La consommation des ménages augmente de 7 % en 2022, pour atteindre 1,5 milliard d’euros, contribuant pour 3,6 points à la croissance du PIB, liée à la hausse du revenu disponible de l’ensemble des ménages (+9 %). Là aussi, la croissance est artificiellement maintenue par une hausse de la rémunération des salariés de 10 %, sous l’effet de la hausse du point d’indice dans le public, et des revalorisations successives et mécaniques du SMIC dans le privé en raison de la forte inflation en France. Cette dernière a aussi entraîné des mesures exceptionnelles concernant les prestations sociales qui croissent ainsi de 9 %.
Les ménages n’ont pas plus épargné qu’en 2021 : les dépôts à vue ou l’épargne progressent seulement de 2 % en 2022, contre +29 % en 2020, marquée par la crise sanitaire.
Si les salaires du privé et du publics augmentent, il ne faut pas oublier les fortes inégalités de revenu entre ménages qui subsistent dans le département.
Enfin, la production des entreprises mahoraises progresse fortement en valeur en 2022, +19 % après +20 % en 2021. Mais là encore il faut nuancer car elles ont dû supporter une forte augmentation des coûts de production de +26%, notamment en lien avec le surenchérissement des prix de l’énergie.

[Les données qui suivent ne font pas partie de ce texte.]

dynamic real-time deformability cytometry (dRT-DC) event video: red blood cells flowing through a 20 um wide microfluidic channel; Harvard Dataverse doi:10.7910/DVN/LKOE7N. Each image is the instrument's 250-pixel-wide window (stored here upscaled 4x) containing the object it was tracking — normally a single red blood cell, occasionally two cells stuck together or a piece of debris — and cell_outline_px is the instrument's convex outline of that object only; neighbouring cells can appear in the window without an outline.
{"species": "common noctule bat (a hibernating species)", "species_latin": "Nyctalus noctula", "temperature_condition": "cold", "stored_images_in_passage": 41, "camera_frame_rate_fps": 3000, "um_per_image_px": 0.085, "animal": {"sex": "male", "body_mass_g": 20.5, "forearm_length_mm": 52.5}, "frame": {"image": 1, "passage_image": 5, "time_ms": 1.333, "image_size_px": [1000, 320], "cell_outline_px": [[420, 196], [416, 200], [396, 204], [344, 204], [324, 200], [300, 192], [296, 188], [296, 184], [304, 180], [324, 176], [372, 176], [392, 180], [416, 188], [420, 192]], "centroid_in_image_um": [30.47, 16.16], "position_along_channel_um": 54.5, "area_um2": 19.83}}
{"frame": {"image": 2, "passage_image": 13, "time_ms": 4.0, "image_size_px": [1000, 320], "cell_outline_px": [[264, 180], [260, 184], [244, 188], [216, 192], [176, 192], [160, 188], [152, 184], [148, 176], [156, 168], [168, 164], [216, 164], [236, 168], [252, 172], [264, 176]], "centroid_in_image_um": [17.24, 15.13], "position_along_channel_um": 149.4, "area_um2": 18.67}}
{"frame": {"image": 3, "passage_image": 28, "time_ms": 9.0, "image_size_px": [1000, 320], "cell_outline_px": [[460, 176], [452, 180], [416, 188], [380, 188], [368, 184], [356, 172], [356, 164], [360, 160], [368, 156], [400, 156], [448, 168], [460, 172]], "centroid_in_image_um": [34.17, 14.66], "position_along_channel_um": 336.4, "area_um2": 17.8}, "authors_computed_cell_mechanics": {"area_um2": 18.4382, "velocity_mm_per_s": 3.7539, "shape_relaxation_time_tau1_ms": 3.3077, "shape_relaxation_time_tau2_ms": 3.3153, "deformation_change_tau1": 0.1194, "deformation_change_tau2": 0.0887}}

En résultat final, la valeur dégagée n’augmente que de 11%, pour atteindre 1 milliard d’euros, et participe pour 3,4 points à la hausse du PIB.
Après le record de 2021, le nombre de créations d’entreprises baisse légèrement à Mayotte en 2022 (-2 %) sous l’effet du recul des créations d’entreprises individuelles classiques. En revanche, celles sous le régime de micro-entrepreneur mis en place en 2020 continuent de progresser, comme celles des sociétés.
Heureusement, le « quoiqu’il en coute » a permis aux aides financières à l’exploitation d’augmenter fortement, +27 %, qui ont permis aux entreprises de « compenser les surcoûts de production d’énergie, électrique en particulier ». Ainsi, les impôts nets de subventions sur produits reculent de 59 % et contribuent négativement à l’évolution du PIB (-1,1 point).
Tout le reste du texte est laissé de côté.